Badiel spoke to ESSENCE about her childhood in Burkina Faso and how she’s taking back the African narrative by self-publishing her follow-up effort—which exceeded its initial Kickstarter funding goal in less than 48 hours.
ESSENCE: Your first book, The Water Princess, was published by a major publishing group, but now you’re choosing to go independent. Why?GEORGIE BADIEL: I wanted to be the sole author of my book. However, my former publisher wanted me to work with another writer, a legendary children’s book author, again. But this is my story. Someone else has the headline credit in The Water Princess. Though it’s my story, I only have a coauthor credit. Furthermore, I didn’t feel as if the company supported my vision. I wanted to use my advance to build a well in Goundi, my grandmother’s village in the center west of Burkina Faso, but my publisher had other ideas. When I went back to the publisher about my second book, Princess GieGie—Water Is Here, they still wanted to give me a coauthor credit. The reason that I wanted to write the book was that my village in Burkina Faso needed water. If I don’t stand up for myself and my people, no one else will. That’s why I started the Georgie Badiel Foundation and that’s why I started my own publishing company. Why can’t a Black woman come in and tell her own stories? I was exhausted by all these injustices, so I said, “You know what? Let me challenge myself and take my future into my own hands.”

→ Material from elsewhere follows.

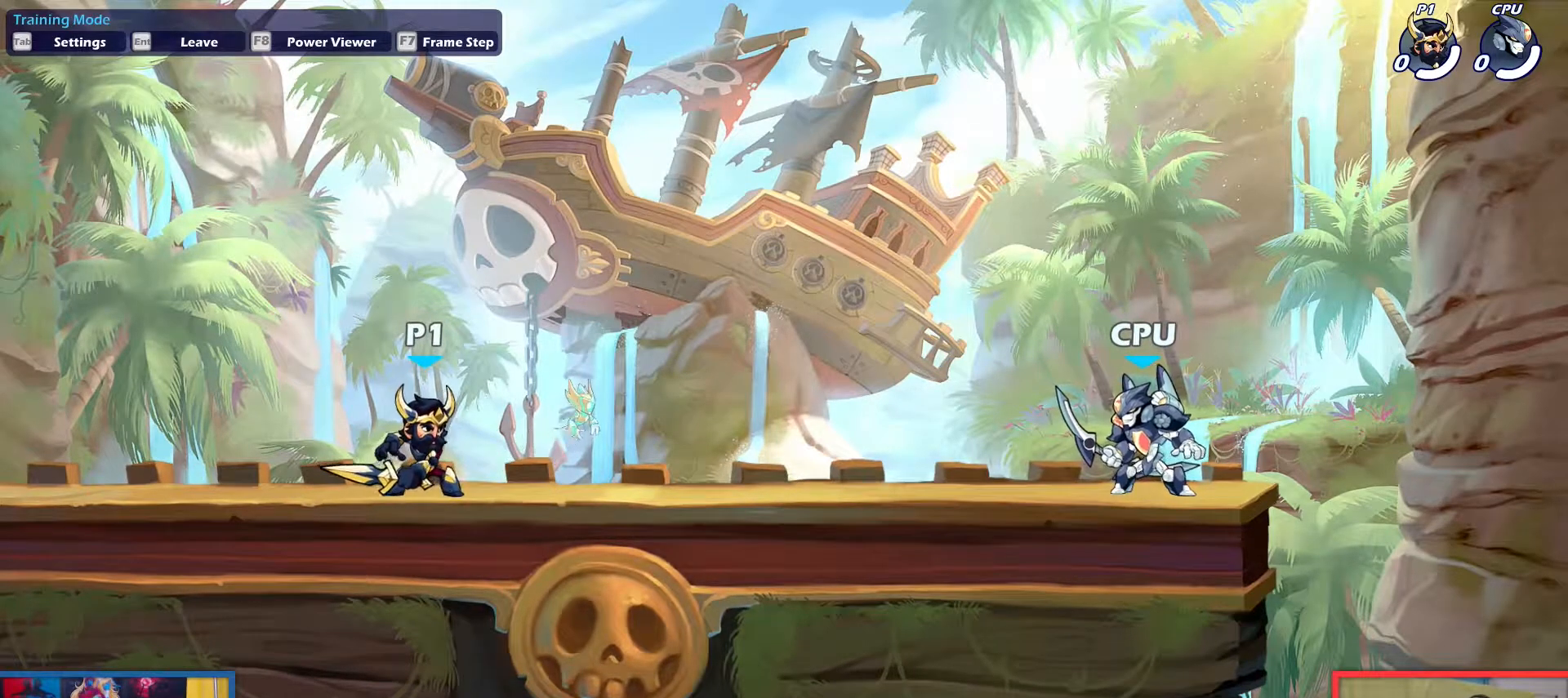
{"keys": [], "events": [[67, "right", "down"], [267, "right", "up"]]}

ESSENCE: Why are you so passionate about water?BADIEL: Water is so basic. In parts of Africa, it’s the duty of the women to bring the water. When I visit Burkina Faso, it’s insane to still see sisters and mothers walk for five hours to reach a point of water, and sometimes that water isn’t even clean. This shouldn’t be. In my first book, The Water Princess, GieGie was thirsty and needed clean water. While I was growing up in Africa, my father always told me that I have the strength and determination to go after what I believe in. He helped me understand that I am the owner of my life and that I have to stand up for whatever I want to do to make things better in my own environment. So that’s what Princess GieGie—Water Is Here is all about.
ESSENCE: What is water to you?BADIEL: Water for me is life.
Badiel’s Kickstarter campaign for Princess GieGie—Water Is Here ends January 10.